JavaScript

Adding pause, resume and filter feature to File Walker

In last tutorial we’d learned how to create node.js module using exports statement and converted our FileWalker class into module. Now we’ll further extend our FileWlaker class by adding the pause and resume functionality. We’ll also add two methods filterDir and filterFile to filter out directories and files for inclusion or exclusion.

Following code is the skeleton of our FileWalker module:

class FileWalker extends EventEmitter {
 constructor () {}
 filterDir   () {}
 filterFile  () {}
 start       () {}
 pause       () {}
 resume      () {}
 next        () {}
}

Lets start with the constructor method. The constructor method is a special method which initializes automatically when an object created within a class. For example, var walker = new FileWalker(path,true);  created a new FileWalker object,the path and true values are passes to constructor method so you don’t need to call constructor method separately. Let’s explorer the each method one by one.

Constructor

The FileWalker constructor method accept two parameters:

  • path : the initial path of a directory which you want to scan recursively
  • debug: to enable debugging in the code. You can provide any value.
constructor (entry,debug){
 super();
 this.isPaused = false;
 this.queue = [];
 this.debug = debug ? true : false;
 this.filter_dir = () => false;
 this.filter_file = () => false;
 this.start(entry); 
}

Properties of constructor method

We’ll not directly change the properties value

this.isPaused holds the current status for our Duplicate File Finder app, the default value is false and will be true if paused. To change its value we’ll use pause() and resume() methods.

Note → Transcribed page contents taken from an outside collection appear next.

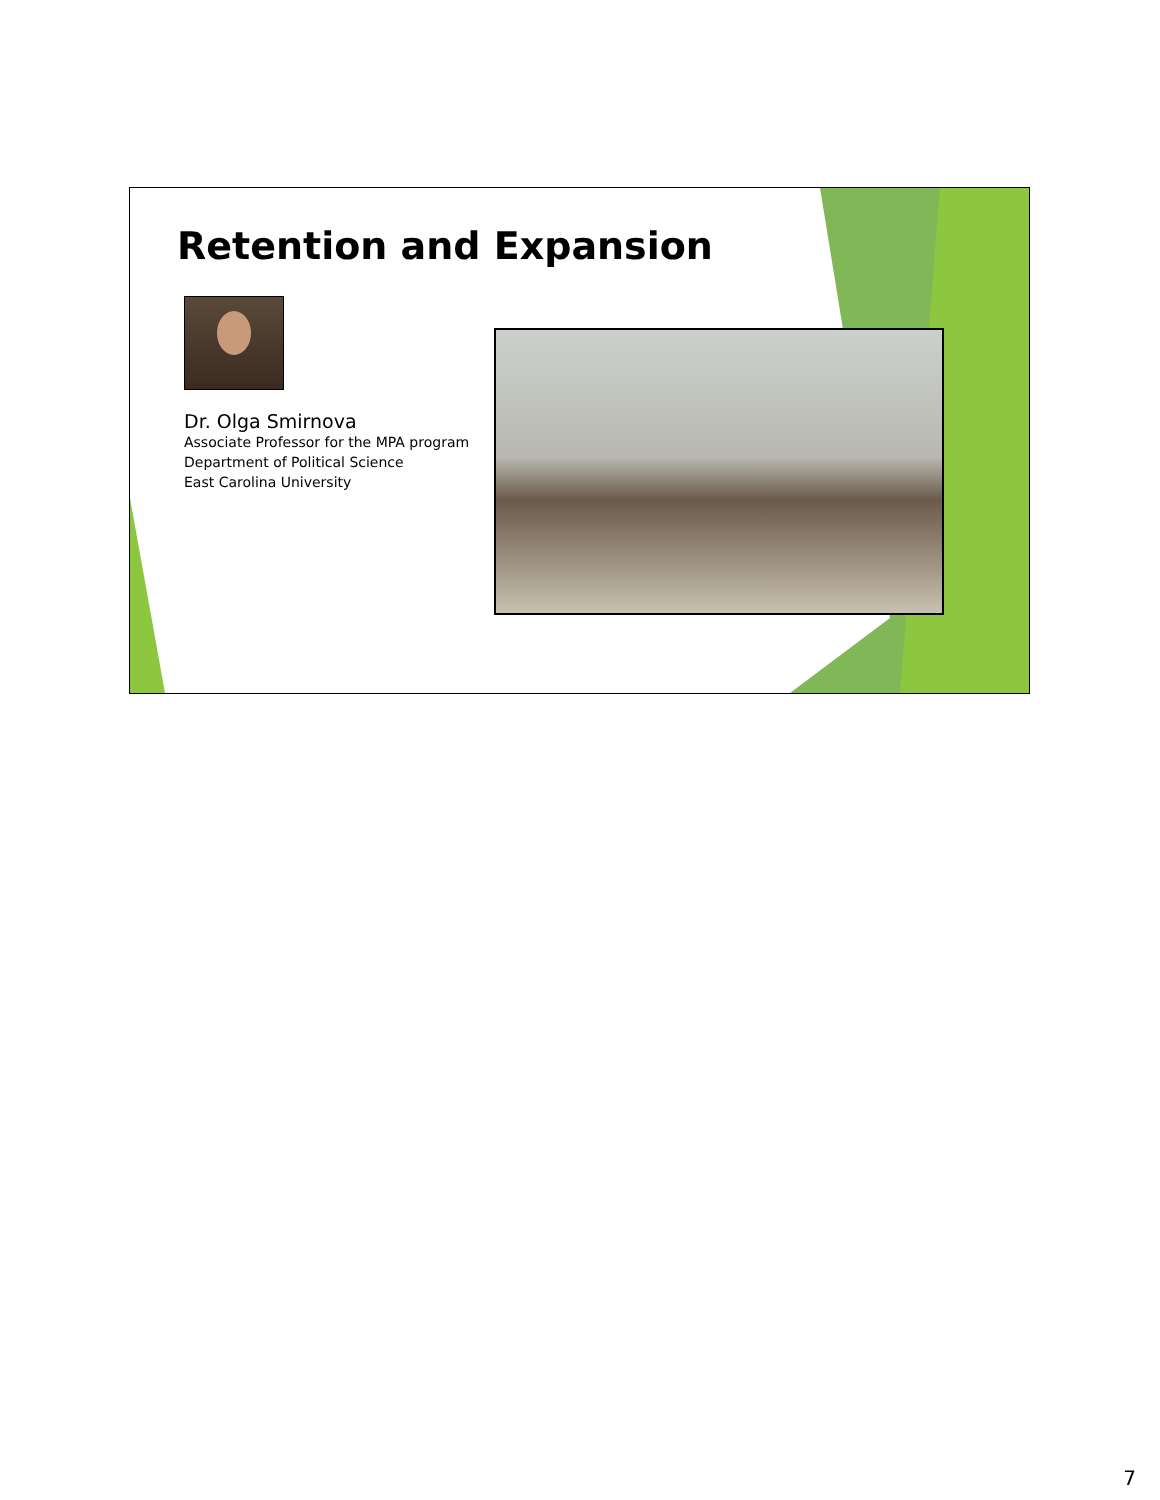Retention and Expansion
Dr. Olga Smirnova
Associate Professor for the MPA program
Department of Political Science
East Carolina University
7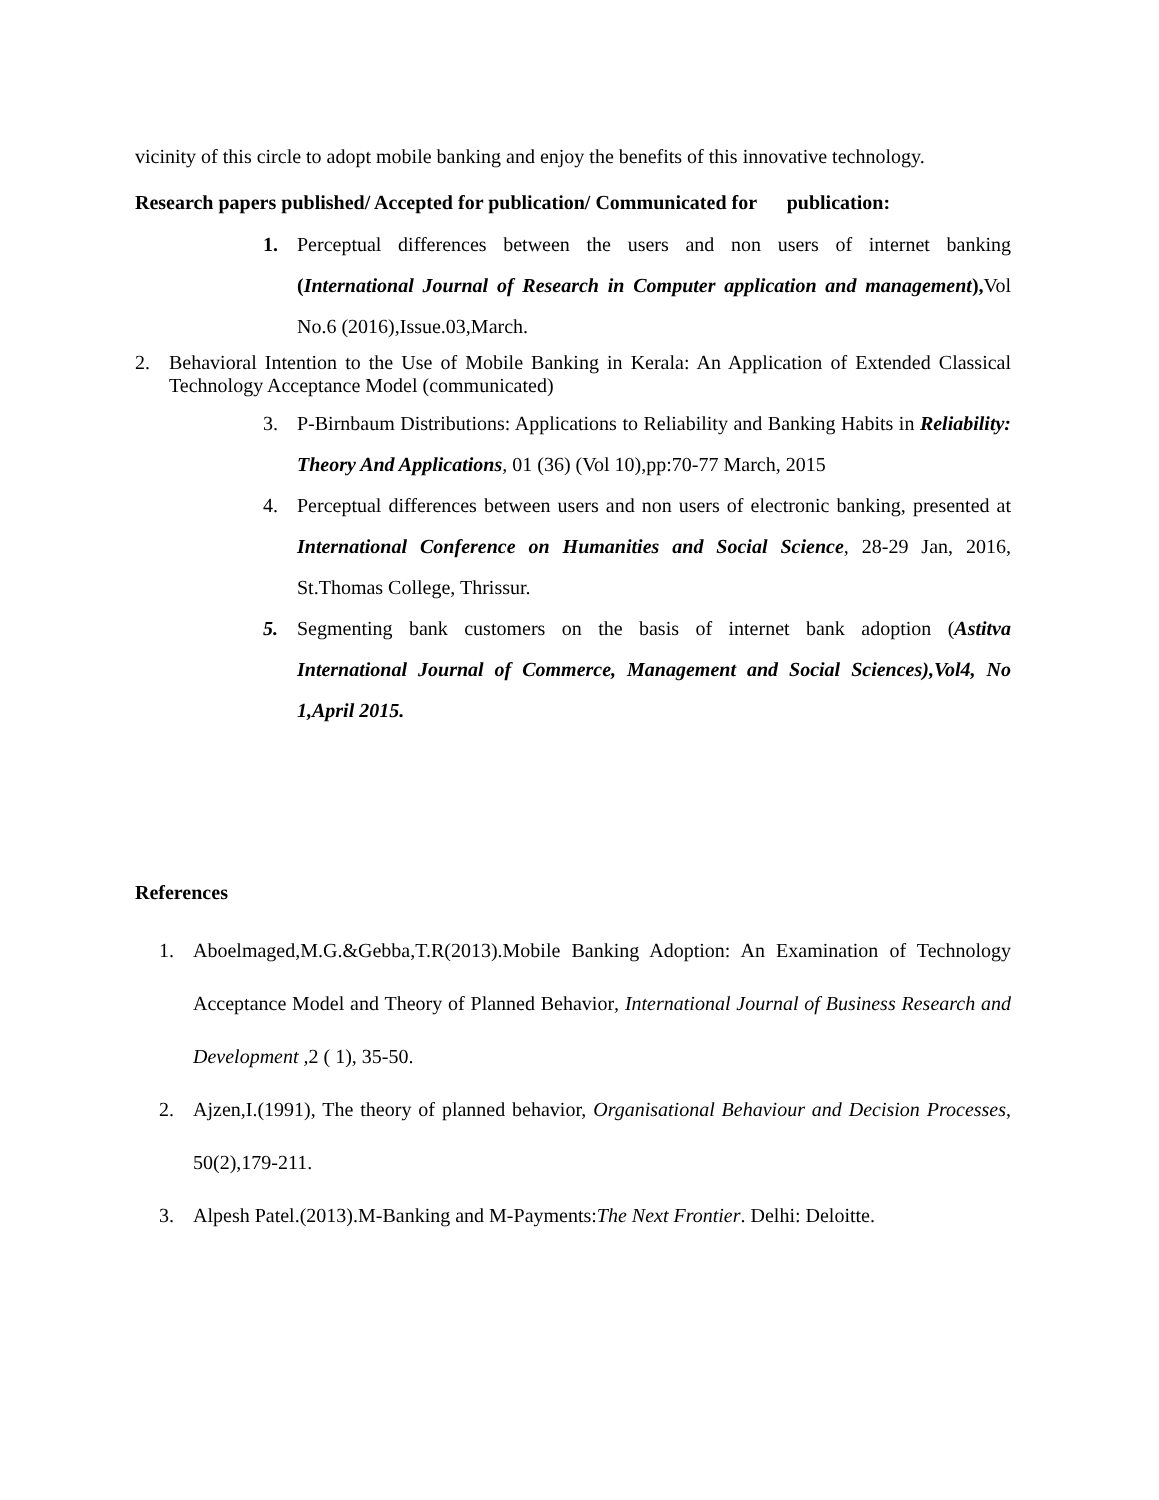vicinity of this circle to adopt mobile banking and enjoy the benefits of this innovative technology.
Research papers published/ Accepted for publication/ Communicated for publication:
1. Perceptual differences between the users and non users of internet banking (International Journal of Research in Computer application and management), Vol No.6 (2016),Issue.03,March.
2. Behavioral Intention to the Use of Mobile Banking in Kerala: An Application of Extended Classical Technology Acceptance Model (communicated)
3. P-Birnbaum Distributions: Applications to Reliability and Banking Habits in Reliability: Theory And Applications, 01 (36) (Vol 10),pp:70-77 March, 2015
4. Perceptual differences between users and non users of electronic banking, presented at International Conference on Humanities and Social Science, 28-29 Jan, 2016, St.Thomas College, Thrissur.
5. Segmenting bank customers on the basis of internet bank adoption (Astitva International Journal of Commerce, Management and Social Sciences),Vol4, No 1,April 2015.
References
1. Aboelmaged,M.G.&Gebba,T.R(2013).Mobile Banking Adoption: An Examination of Technology Acceptance Model and Theory of Planned Behavior, International Journal of Business Research and Development , 2 ( 1), 35-50.
2. Ajzen,I.(1991), The theory of planned behavior, Organisational Behaviour and Decision Processes, 50(2),179-211.
3. Alpesh Patel.(2013).M-Banking and M-Payments:The Next Frontier. Delhi: Deloitte.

this.queue an array, it stores the output of readdir  from the start() method for later processing.

this.debug you will see the debugging result on console when its value is true. To enable debugging for your app see following code:

let debug = true;
let path = '/a/dir/path';
let walker = new FileWalker(path,debug);
//let walker = new FileWalker(path); //no debugging

this.filter_dir  a method, returns false value by default.  This method will call on every directory and a directory will not processed if the function returned true. You can set a filter_dir function using filterDir() method. For example:

let walker = new FileWalker(path);
walker.filterDir( (dir,stat) => {
 //dir will not scan
 if (dir == '/do/not/scan/path'){
  return true;
 }
/* or one liner code 
 return dir == '/do/not/scan/path');
*/
} )

this.filter_file similar to this.filter_dir, this function calls on every file.

this.start(entry) calls the start method to start the app by providing the entry (initial path of a directory).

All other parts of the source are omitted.